Iraq – MSF assists traumatised people from Mosul

MSF181179.jpg
Scroll
16 May 2017
Other
Share
Print:

The recent launch of the military offensive to retake Mosul has forced people who have lived through extremely traumatic times to flee the town and nearby villages. “They have endured two years of the so-called Islamic State (IS) occupation of their town or villages, airstrikes, Iraqi forces fighting IS, fleeing for their lives and arriving in a displaced persons camp”, says Bilal Budair, MSF mental health manager in Erbil. “These people had to leave very quickly, taking nothing with them. And now they find themselves confined in a camp.”

 

Some 30,000 people are living in camps in Hassansham and Khazer, 35 kilometres east of Mosul. MSF’s mental health teams see around 45 patients a day. The teams, who include a psychiatrist, a psychologist and a community worker, worked with Syrian refugees in northern Iraq back in 2013. Then, in 2014, they began assisting displaced Iraqis who fled Mosul when IS took control of the region. This year, with the escalation in population displacements in Ninewa Governorate and the launch in mid-October of the battle to retake Mosul, MSF’s teams have been seeing patients suffering from even more severe disorders.

 

Since November, patients consulting our services are much more badly affected. Many tell us they were witness to public executions in the market and had seen corpses of murder victims strung up and left for days on end on bridges over the river. Death by stoning, beheadings, torture and corporal punishment — all so much violence that has left many deeply traumatised.

 

As they listen to what some of their patients have to say, MSF’s psychiatrists are shocked by what they hear and find their accounts hard to believe. Like the parent forced to kill his own child because he used a swearword. But the facts are inescapable when different people recount the same story. The psychiatrists are also seeing patients who would never have considered consulting a psychiatrist before now seeking help.

 

There is yet another cause of suffering for those displaced in recent months, as they have been first-hand witnesses to fighting in their villages or neighbourhoods. They’ve watched friends or relatives die, like a woman who came to us with her 10-year old son. Her friend’s little girl was killed when a mortar shell fell on their house. She saw the child’s body, and so did her son, who was her friend.

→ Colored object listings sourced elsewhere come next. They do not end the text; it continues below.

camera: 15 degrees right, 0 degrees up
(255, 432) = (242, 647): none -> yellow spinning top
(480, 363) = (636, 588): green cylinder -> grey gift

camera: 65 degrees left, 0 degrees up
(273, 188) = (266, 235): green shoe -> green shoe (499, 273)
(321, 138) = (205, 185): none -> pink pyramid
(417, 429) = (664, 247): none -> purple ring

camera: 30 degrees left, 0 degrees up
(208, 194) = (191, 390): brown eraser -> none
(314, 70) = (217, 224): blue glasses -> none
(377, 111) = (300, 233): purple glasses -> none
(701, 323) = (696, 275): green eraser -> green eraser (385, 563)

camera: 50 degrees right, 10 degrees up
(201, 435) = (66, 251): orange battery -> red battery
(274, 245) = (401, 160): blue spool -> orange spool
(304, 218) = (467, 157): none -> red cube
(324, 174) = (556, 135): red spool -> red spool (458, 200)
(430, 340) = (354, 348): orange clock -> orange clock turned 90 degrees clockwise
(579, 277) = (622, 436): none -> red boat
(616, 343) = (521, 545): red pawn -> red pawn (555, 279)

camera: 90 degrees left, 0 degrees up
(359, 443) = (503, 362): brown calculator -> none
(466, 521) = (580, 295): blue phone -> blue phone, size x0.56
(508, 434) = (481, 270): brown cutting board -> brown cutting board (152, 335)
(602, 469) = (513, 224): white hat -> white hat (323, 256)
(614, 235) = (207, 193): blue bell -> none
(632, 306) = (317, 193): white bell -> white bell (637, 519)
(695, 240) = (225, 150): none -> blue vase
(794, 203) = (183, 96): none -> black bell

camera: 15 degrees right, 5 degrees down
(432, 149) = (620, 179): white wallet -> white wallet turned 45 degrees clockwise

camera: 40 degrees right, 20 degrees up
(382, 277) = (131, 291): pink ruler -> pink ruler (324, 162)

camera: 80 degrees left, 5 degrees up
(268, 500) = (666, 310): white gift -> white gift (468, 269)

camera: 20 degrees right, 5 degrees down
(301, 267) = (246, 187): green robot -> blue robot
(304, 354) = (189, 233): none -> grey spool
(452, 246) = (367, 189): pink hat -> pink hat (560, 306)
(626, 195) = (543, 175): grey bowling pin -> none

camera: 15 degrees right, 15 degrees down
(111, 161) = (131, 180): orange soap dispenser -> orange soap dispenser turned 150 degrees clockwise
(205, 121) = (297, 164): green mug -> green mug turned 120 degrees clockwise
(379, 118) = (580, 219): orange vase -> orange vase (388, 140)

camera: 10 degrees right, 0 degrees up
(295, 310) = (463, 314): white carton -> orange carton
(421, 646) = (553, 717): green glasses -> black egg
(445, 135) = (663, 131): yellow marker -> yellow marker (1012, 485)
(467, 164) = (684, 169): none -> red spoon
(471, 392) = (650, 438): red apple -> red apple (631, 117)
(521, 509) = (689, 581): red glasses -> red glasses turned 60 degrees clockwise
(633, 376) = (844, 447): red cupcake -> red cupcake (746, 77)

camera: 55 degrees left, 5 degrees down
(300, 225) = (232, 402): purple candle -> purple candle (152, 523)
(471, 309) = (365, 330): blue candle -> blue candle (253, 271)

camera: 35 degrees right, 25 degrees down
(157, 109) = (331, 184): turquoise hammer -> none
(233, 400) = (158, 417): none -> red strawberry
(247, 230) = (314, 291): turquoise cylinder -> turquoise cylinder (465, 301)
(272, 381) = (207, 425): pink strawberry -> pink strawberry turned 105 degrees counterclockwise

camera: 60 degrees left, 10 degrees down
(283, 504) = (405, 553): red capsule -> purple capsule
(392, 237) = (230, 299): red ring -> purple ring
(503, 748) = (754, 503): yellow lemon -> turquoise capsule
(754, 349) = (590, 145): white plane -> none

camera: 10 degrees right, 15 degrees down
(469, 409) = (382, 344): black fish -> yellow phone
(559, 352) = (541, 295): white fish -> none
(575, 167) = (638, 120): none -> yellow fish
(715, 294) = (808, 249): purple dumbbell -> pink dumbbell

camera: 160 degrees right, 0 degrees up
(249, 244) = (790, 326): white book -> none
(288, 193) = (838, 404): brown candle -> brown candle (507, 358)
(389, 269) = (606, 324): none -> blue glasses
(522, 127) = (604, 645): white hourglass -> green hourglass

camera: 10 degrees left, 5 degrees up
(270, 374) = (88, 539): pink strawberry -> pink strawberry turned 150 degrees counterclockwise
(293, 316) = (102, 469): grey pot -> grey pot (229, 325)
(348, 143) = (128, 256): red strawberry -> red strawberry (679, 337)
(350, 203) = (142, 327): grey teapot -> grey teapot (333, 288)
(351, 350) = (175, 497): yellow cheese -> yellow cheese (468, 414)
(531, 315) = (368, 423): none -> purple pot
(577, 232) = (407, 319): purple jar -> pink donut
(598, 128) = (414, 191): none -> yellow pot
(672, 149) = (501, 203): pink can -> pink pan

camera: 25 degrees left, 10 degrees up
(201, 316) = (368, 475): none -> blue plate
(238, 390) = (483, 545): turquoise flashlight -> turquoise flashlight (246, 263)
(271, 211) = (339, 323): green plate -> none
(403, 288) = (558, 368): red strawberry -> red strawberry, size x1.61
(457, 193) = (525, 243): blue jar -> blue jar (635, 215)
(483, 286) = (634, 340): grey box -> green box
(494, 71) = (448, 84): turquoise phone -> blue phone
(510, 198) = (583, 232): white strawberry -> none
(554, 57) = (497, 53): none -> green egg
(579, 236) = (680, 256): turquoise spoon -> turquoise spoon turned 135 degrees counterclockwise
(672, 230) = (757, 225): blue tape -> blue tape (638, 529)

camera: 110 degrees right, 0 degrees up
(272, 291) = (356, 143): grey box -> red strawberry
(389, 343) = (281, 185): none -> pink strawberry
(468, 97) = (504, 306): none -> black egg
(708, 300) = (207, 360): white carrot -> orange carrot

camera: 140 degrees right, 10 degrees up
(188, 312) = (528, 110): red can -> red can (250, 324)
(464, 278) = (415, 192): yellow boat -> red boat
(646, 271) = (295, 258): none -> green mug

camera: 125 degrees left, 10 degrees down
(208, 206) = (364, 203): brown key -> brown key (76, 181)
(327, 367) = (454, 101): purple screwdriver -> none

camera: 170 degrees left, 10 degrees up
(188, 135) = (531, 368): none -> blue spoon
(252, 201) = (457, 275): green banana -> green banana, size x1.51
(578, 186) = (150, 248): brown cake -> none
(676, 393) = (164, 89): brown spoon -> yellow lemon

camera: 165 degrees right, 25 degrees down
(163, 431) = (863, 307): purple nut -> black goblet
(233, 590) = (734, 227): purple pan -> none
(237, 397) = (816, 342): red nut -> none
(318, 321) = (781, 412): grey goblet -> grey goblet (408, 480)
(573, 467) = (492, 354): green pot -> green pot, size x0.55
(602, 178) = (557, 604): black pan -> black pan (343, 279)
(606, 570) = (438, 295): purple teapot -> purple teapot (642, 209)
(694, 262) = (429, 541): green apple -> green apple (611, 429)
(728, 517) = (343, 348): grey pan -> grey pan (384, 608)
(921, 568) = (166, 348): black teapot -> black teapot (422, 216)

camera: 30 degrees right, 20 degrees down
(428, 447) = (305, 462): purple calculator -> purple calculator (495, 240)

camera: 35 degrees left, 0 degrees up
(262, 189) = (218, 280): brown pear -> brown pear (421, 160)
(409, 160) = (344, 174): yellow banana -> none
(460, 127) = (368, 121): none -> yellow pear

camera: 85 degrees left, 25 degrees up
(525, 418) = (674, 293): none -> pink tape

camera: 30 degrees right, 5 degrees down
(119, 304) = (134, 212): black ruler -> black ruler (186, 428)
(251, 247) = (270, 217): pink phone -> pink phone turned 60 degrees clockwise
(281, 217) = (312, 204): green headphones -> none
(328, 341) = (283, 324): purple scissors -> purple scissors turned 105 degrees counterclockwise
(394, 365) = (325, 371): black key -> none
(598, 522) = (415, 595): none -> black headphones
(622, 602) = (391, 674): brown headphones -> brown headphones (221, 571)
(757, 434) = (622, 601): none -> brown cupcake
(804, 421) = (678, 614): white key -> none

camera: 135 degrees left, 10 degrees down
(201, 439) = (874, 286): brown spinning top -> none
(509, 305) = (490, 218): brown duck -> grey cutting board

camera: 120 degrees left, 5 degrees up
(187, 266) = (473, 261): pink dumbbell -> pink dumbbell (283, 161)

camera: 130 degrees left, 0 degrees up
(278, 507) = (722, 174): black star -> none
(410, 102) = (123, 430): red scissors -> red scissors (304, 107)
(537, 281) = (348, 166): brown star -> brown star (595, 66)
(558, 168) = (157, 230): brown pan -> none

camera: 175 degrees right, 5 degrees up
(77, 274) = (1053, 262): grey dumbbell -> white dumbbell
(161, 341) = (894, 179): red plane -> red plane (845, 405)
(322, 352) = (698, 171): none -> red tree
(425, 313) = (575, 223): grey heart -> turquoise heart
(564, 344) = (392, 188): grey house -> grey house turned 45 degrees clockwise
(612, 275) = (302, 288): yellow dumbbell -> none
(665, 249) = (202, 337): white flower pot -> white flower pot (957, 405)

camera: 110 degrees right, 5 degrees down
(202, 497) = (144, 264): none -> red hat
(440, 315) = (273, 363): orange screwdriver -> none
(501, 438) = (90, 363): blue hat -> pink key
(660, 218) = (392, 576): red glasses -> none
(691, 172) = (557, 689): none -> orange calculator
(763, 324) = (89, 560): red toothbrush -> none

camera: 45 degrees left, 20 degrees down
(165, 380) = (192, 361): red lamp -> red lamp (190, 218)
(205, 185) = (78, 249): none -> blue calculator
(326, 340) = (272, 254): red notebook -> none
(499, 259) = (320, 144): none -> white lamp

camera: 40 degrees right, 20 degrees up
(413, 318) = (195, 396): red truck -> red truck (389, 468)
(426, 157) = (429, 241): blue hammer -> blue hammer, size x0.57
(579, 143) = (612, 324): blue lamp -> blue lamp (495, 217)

These displaced people have fled Mosul or nearby villages for the safety of the camps. But they’re still terrified and live in fear of being exposed yet again to Islamic State violence.

 

The MSF team providing mental health care in the camps in Hassansham and Khazer give consultations to patients suffering with severe depression, anxiety, acute stress reaction or post-traumatic stress disorder. They also see patients already ill with chronic diseases such as epilepsy and psychoses before they had to flee and who need to resume treatment. What’s more, other organisations delivering primary health care or psychological support services in the camps refer to the MSF team patients who are handicapped in their everyday lives because of disturbed sleep or more acute disorders.

 

“We treat all cases, moderate as well as severe”, continues Bilal Budair. “In fact, MSF is the only aid organisation treating severe cases and providing psychiatric care. We are on-hand to assist people and identify the most vulnerable. We’re here to help them and anyone close to them experiencing difficulties in adapting to the situation.” Like this man in his fifties who lives in Khazer 1 camp. All his shops in Mosul have been destroyed. He said, “I couldn’t make myself get into the tent. I cried. I’d like them to come and kill me, and everyone in my family. This is like being in a prison. It took me 20 years to build my home. It’s all gone. I’ve got nothing left. Not a single dinar in my pocket.”

 

After several weeks, most of the displaced start to get used to life in the camps, but others will go on to develop more lasting disorders. They think their lives are done for and they want to die, so we need to step in quickly and offer them the services of a psychologist or psychiatrist.